Restored wetlands show rapid vegetation recovery and substantial surface-water expansion

Ecological restoration is essential for improving the ecological integrity of degraded ecosystems to enhance ecosystem services and biodiversity. In this study, we assessed the effectiveness of wetland restoration on retired cranberry farms by analyzing vegetation recovery and surface-water dynamics using the enhanced vegetation index (EVI) and normalized difference water index (NDWI) derived from Sentinel-2 satellite imagery. To quantify temporal dynamics of both vegetation recovery and surface-water cover, we identified the spectral distinctions among restored wetland plant communities. Our results indicated the emergence of distinct plant communities upon restoration. Restored wetlands in general showed significant and progressive vegetation recovery and expanding surface-water cover with clear spectral differentiation among plant communities, as indicated by improved EVI and NDWI estimates. Wetlands restored in 2016 showed higher EVI estimates compared to both reference wetlands and those restored in 2020, suggesting more advanced vegetation recovery. Wetlands restored in 2020 displayed greater variability in EVI, particularly for open-water wetlands, with less consistent patterns compared to the 2016 restorations. Reference wetlands consistently exhibited the highest NDWI values, indicating that restored wetlands have not yet achieved full hydrological saturation. Notably, wetlands restored in 2020 had significantly greater surface-water coverage than those restored in 2016. Our study suggests that restored wetlands have gained remarkable progress in vegetation recovery, although they are yet to reach the desired state of hydrological saturation compared to reference wetlands. By providing insights into the ecological trajectories of restored wetlands, our study supports evidence-based management practices for fostering sustainable wetland ecosystems.

Implications for Practice

• Computing spectral indices from open-access satellite imagery offers an efficient, scalable, and cost-effective approach for assessing restoration outcomes, reducing dependence on labor-intensive field surveys.

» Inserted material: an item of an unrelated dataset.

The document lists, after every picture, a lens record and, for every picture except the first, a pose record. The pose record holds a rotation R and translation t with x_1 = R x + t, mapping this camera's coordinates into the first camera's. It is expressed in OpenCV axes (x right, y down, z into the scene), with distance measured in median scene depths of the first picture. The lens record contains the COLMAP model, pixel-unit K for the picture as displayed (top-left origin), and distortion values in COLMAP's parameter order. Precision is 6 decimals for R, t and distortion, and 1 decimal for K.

• Distinct recovery trajectories observed among wetland plant communities emphasize the need for tailored restoration strategies that account for site-specific ecological and hydrological conditions.

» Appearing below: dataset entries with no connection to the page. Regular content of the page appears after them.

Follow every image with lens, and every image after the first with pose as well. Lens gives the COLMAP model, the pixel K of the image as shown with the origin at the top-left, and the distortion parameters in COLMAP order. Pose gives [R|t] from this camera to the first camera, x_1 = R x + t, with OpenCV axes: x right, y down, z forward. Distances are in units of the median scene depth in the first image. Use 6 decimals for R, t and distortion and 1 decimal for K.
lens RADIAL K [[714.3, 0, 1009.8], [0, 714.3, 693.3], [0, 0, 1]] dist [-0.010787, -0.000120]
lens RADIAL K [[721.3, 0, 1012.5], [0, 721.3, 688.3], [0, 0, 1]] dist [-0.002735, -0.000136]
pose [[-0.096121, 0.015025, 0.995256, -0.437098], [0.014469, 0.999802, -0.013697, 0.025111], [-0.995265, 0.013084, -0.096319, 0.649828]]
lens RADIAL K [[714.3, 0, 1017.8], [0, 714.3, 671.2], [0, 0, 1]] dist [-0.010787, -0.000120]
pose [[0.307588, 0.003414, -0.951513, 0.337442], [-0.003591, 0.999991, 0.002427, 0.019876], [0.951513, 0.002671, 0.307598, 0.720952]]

• While vegetation recovers rapidly, restored wetlands often lag in achieving hydrological equivalence to reference wetlands, underscoring the need for adaptive management approaches that enhance hydrological connectivity to ensure long-term success.
• Variations in vegetation and hydrologic responses underscore the role of time in achieving ecosystem stability, reinforcing the importance of continued monitoring for decision-making.
• Spectral index analysis offers a replicable framework for monitoring restored wetlands and improving restoration outcomes.